A material containing Pigment A and Compound B having a structure having an adsorptivity to a resin;
A material represented by the following formula (I) wherein X ¹ is 0.99 or more;
X ¹ = (X ² / X ³ ) × 100 (I)
X ² is a material obtained by immersing the material in a solvent in which the solubility of the pigment A is 0.02% by mass or less and the solubility of the compound B is 0.2% by mass or more at 25 ° C. The mass of the compound B in the medium,
X ³ is the mass of the solid content of the material after being immersed in the solvent.   The material according to claim 1, wherein the pigment A has absorption in the near infrared region.   The material according to claim 1 or 2, wherein the maximum absorption wavelength of the pigment A is in the range of 700 to 1200 nm.   The pigment A is one or more selected from phthalocyanine compounds, naphthalocyanine compounds, perylene compounds, pyrrolopyrrole compounds, cyanine compounds, dithiol metal complex compounds, naphthoquinone compounds, iminium compounds, azo compounds, and squarylium compounds. The material of any one of -3.   The material according to any one of claims 1 to 4, wherein the pigment A is a pyrrolopyrrole compound. The material according to claim 5, wherein the pyrrolopyrrole compound is a compound represented by the following formula (1);

In the formula, R ^1a and R ^1b each independently represent an alkyl group, an aryl group or a heteroaryl group, R ² and R ³ each independently represent a hydrogen atom or a substituent, and R ² and R ³ are They may be bonded to each other to form a ring, and each R ⁴ independently represents a hydrogen atom, an alkyl group, an aryl group, a heteroaryl group, —BR ^4A R ^4B , or a metal atom, and R ⁴ represents R ^At least one selected from ^1a , R ^1b and R ³ may be covalently bonded or coordinated, and R ^4A and R ^4B each independently represents a substituent.   The material according to any one of claims 1 to 6, wherein the compound B has a dye structure.   The dye structure is pyrrolopyrrole dye structure, diketopyrrolopyrrole dye structure, quinacridone dye structure, anthraquinone dye structure, dianthraquinone dye structure, benzoisoindole dye structure, thiazine indigo dye structure, azo dye structure, quinophthalone dye structure, Phthalocyanine dye structure, naphthalocyanine dye structure, dioxazine dye structure, perylene dye structure, perinone dye structure, benzimidazolone dye structure, benzothiazole dye structure, benzimidazole dye structure and benzoxazole dye structure, The material according to claim 7. The said compound B has at least 1 sort (s) chosen from an acidic group, a basic group, a hydrogen bond group, a dipole interaction group, and a (pi)-(pi) interaction group, The any one of Claims 1-8. Materials described in.

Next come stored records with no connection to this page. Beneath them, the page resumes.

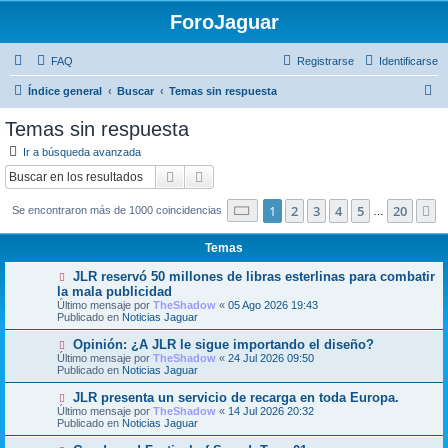
ForoJaguar
FAQ
Registrarse
Identificarse
B
Índice general
Buscar
Temas sin respuesta
u
Temas sin respuesta
s
Ir a búsqueda avanzada
c
Buscar
Búsqueda avanzada
a
Página
1
de
20
1
2
3
4
5
20
S
Se encontraron más de 1000 coincidencias
r
…
Temas
N
JLR reservó 50 millones de libras esterlinas para combatir
u
la mala publicidad
e
Último mensaje por
TheShadow
«
05 Ago 2026 19:43
v
Publicado en
Noticias Jaguar
o
m
N
Opinión: ¿A JLR le sigue importando el diseño?
e
u
Último mensaje por
n
TheShadow
«
24 Jul 2026 09:50
e
Publicado en
s
Noticias Jaguar
v
a
o
j
N
JLR presenta un servicio de recarga en toda Europa.
m
e
u
Último mensaje por
TheShadow
«
14 Jul 2026 20:32
e
e
Publicado en
Noticias Jaguar
n
v
s
o
N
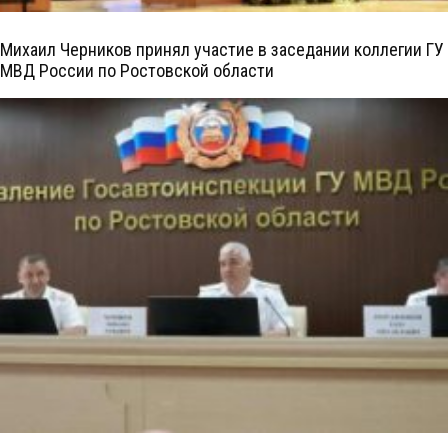
Михаил Черников принял участие в заседании коллегии ГУ
МВД России по Ростовской области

  The composition containing the material of any one of Claims 1-9.   Furthermore, the composition of Claim 10 containing 1 or more types chosen from an organic solvent, resin, and a pigment derivative.   A curable composition comprising the composition according to claim 10 or 11 and a curable compound.   A cured film formed using the curable composition according to claim 12.   An optical filter having the cured film according to claim 13.   The optical filter according to claim 14, which is at least one selected from a color filter, an infrared cut filter, and an infrared transmission filter. A pixel of the cured film according to claim 13;
At least one pixel selected from red, green, blue, magenta, yellow, cyan, black and colorless;
The optical filter according to claim 14, comprising:   A solid-state imaging device having the cured film according to claim 13.   An infrared sensor having the cured film according to claim 13.   A camera module comprising a solid-state imaging device and the cured film according to claim 13. A method for producing a material comprising a pigment A and a compound B having a structure having an adsorptivity to a resin,
A method for producing a material, wherein the pigment A is synthesized by reacting the raw material compound of the pigment A in the presence of the compound B having a structure having an adsorptivity to a resin.